#### Exercise directions
Exactly how many lines of the data below include the string "down"? State the number and nothing more.

#### Provided material
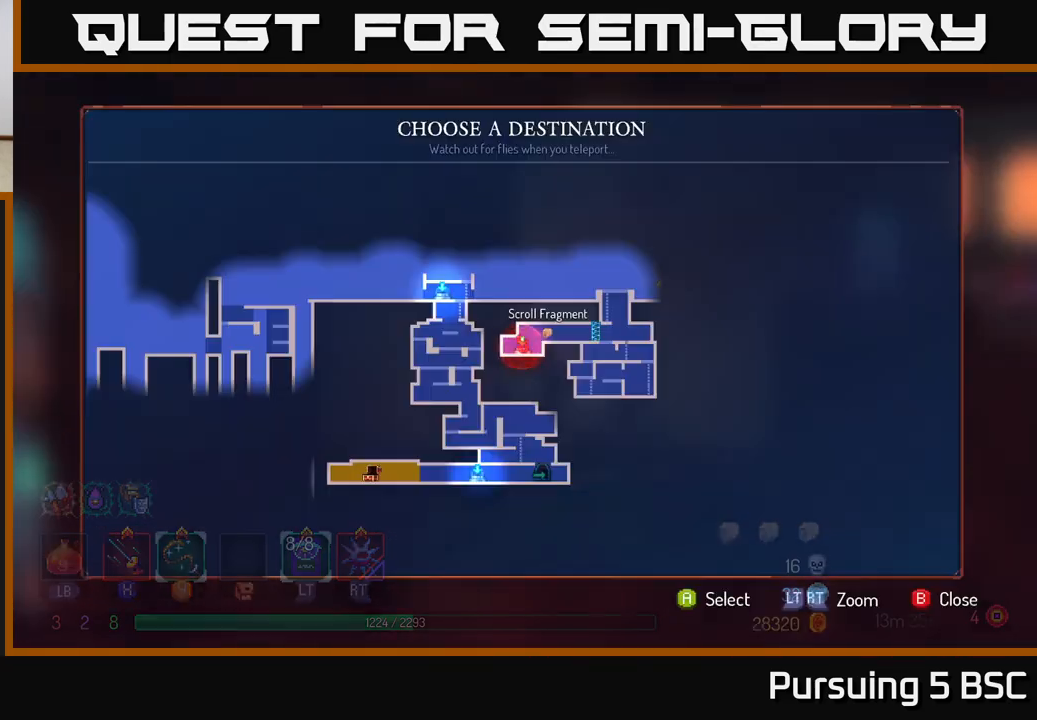
{"buttons": [], "left_stick": "center", "right_stick": "center", "events": [[183, "left_stick", "up"], [383, "left_stick", "center"]]}
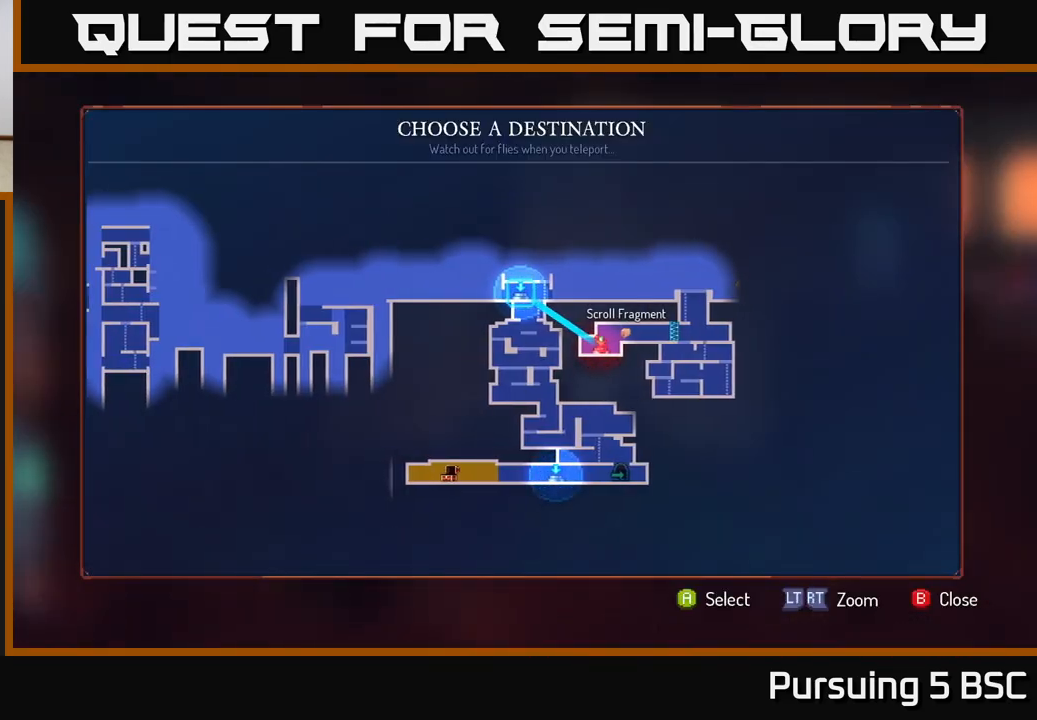
{"buttons": [], "left_stick": "right", "right_stick": "center", "events": [[300, "B", "down"], [367, "left_stick", "right"], [417, "B", "up"]]}
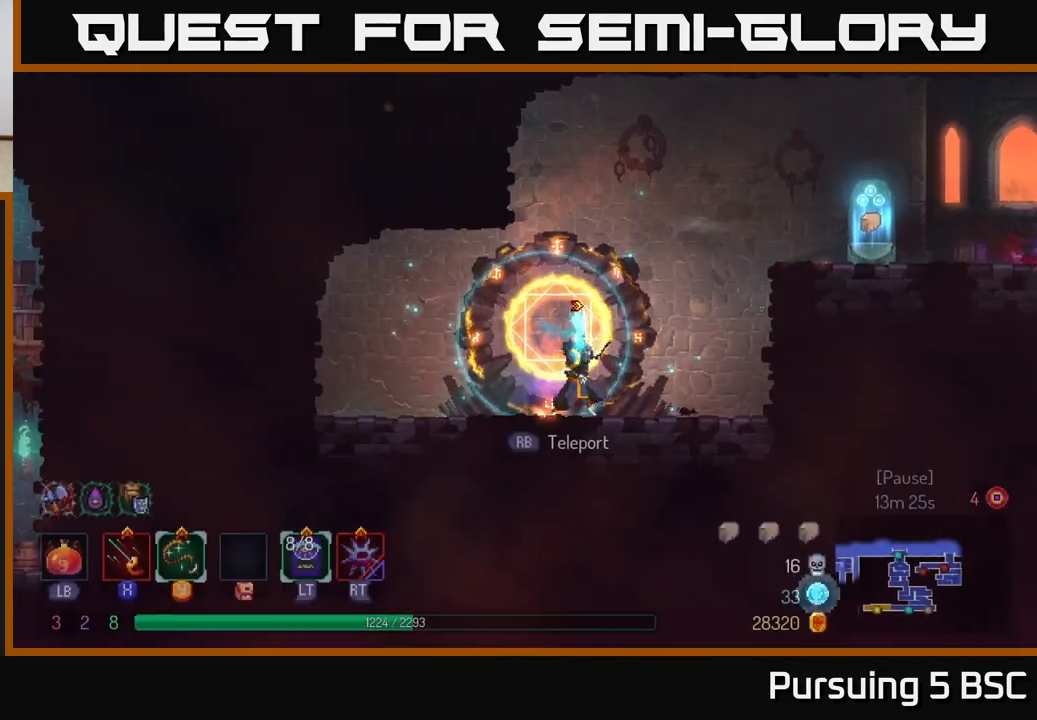
{"buttons": [], "left_stick": "right", "right_stick": "center", "events": [[150, "A", "down"], [233, "A", "up"], [317, "A", "down"], [383, "A", "up"]]}
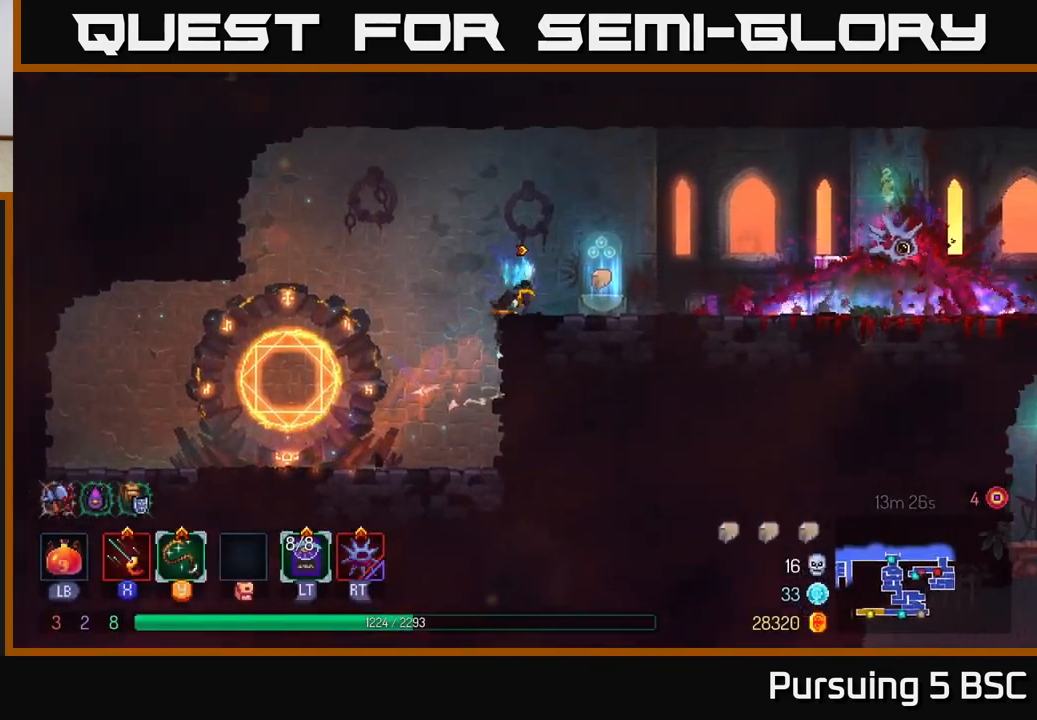
{"buttons": [], "left_stick": "left", "right_stick": "center", "events": [[233, "R1", "down"], [300, "R1", "up"], [367, "left_stick", "left"]]}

#### Answer for this exercise
3